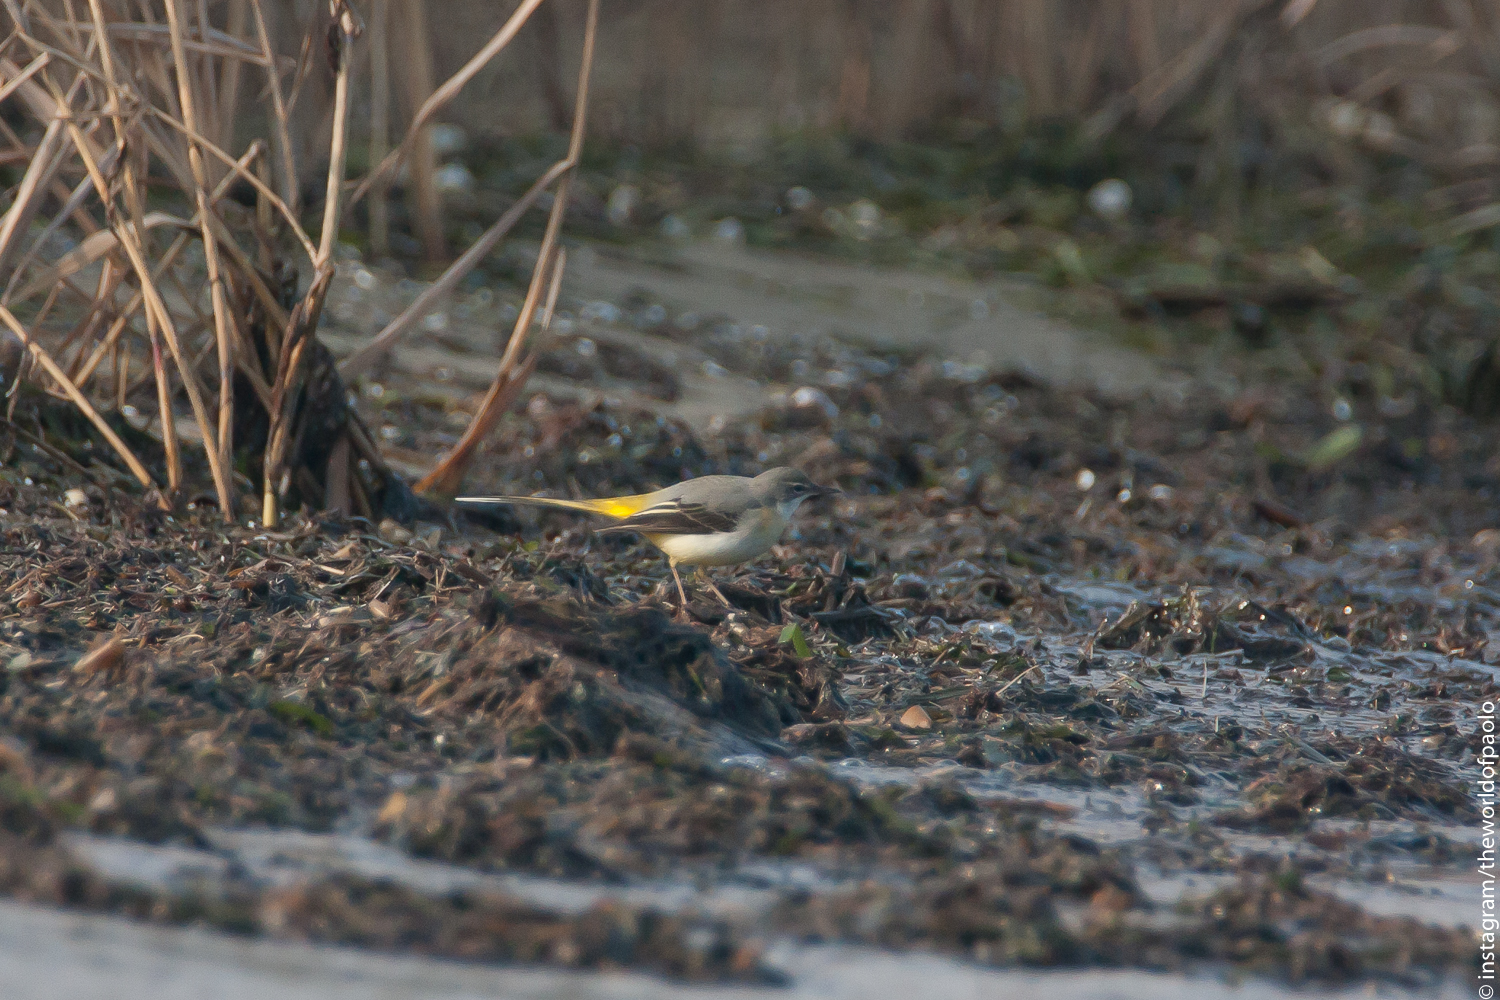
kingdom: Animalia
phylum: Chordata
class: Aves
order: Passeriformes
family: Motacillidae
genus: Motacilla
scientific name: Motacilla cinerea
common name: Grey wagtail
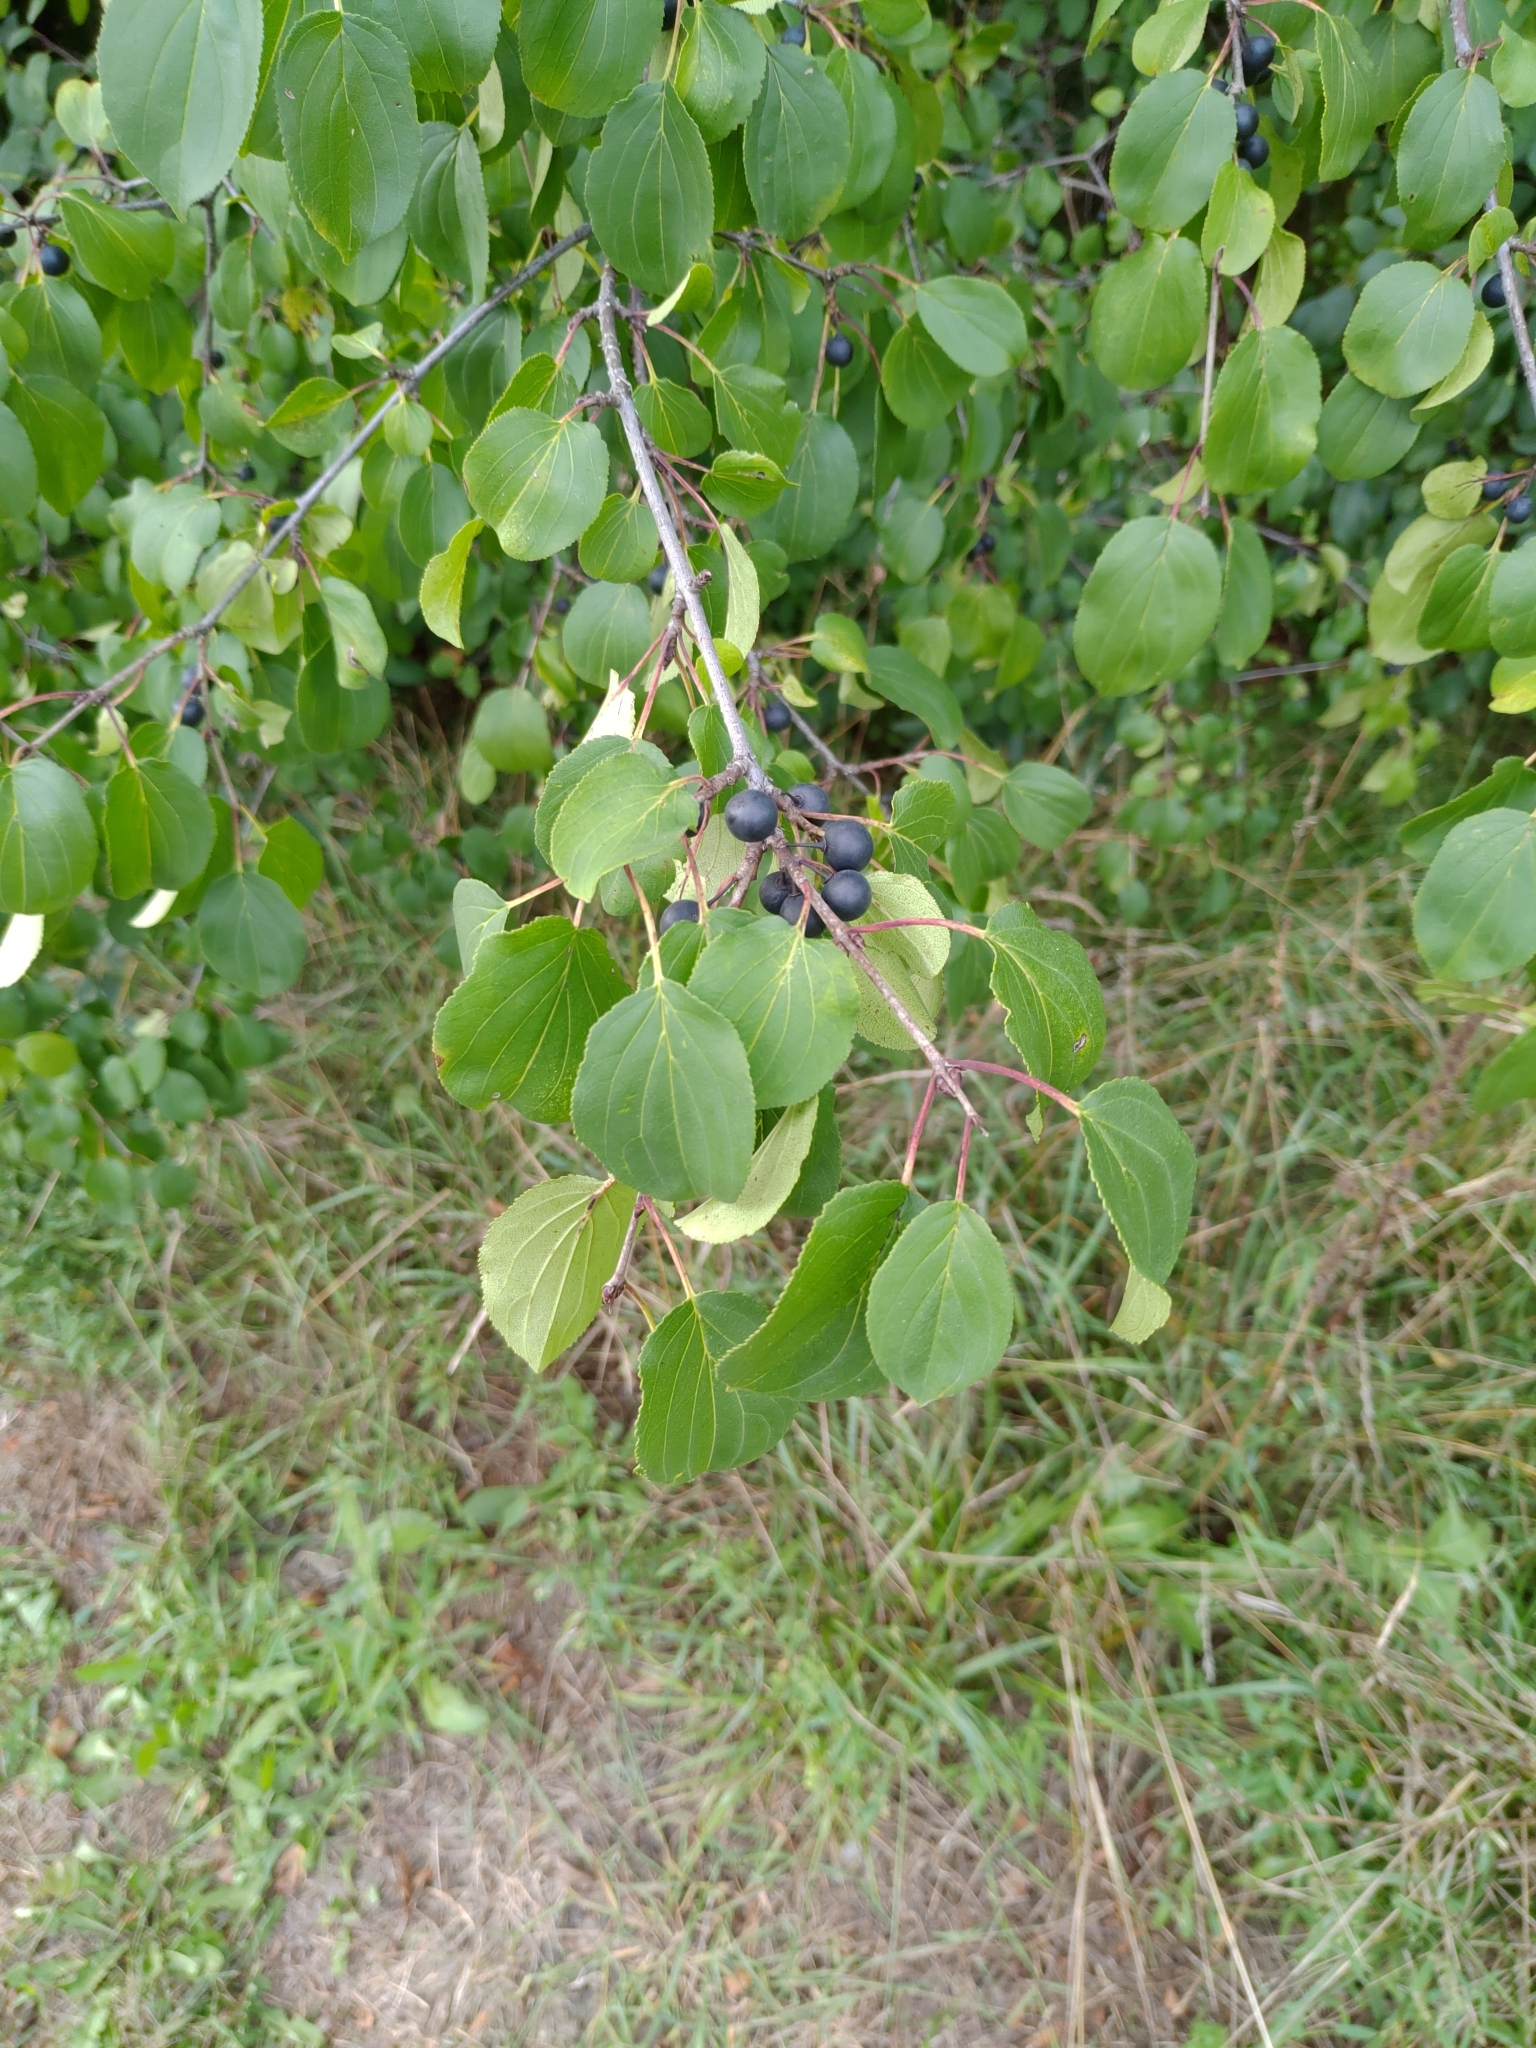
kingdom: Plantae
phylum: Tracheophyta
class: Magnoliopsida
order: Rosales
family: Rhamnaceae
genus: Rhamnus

****

WHAT YOU SHOULD DO - Quote word for word every line from the one containing "phylum: Chordata" through the last line of the items, including both ends, and leave the pictures out.

EXERCISE ANSWER -
phylum: Chordata
class: Aves
order: Passeriformes
family: Motacillidae
genus: Motacilla
scientific name: Motacilla cinerea
common name: Grey wagtail
kingdom: Plantae
phylum: Tracheophyta
class: Magnoliopsida
order: Rosales
family: Rhamnaceae
genus: Rhamnus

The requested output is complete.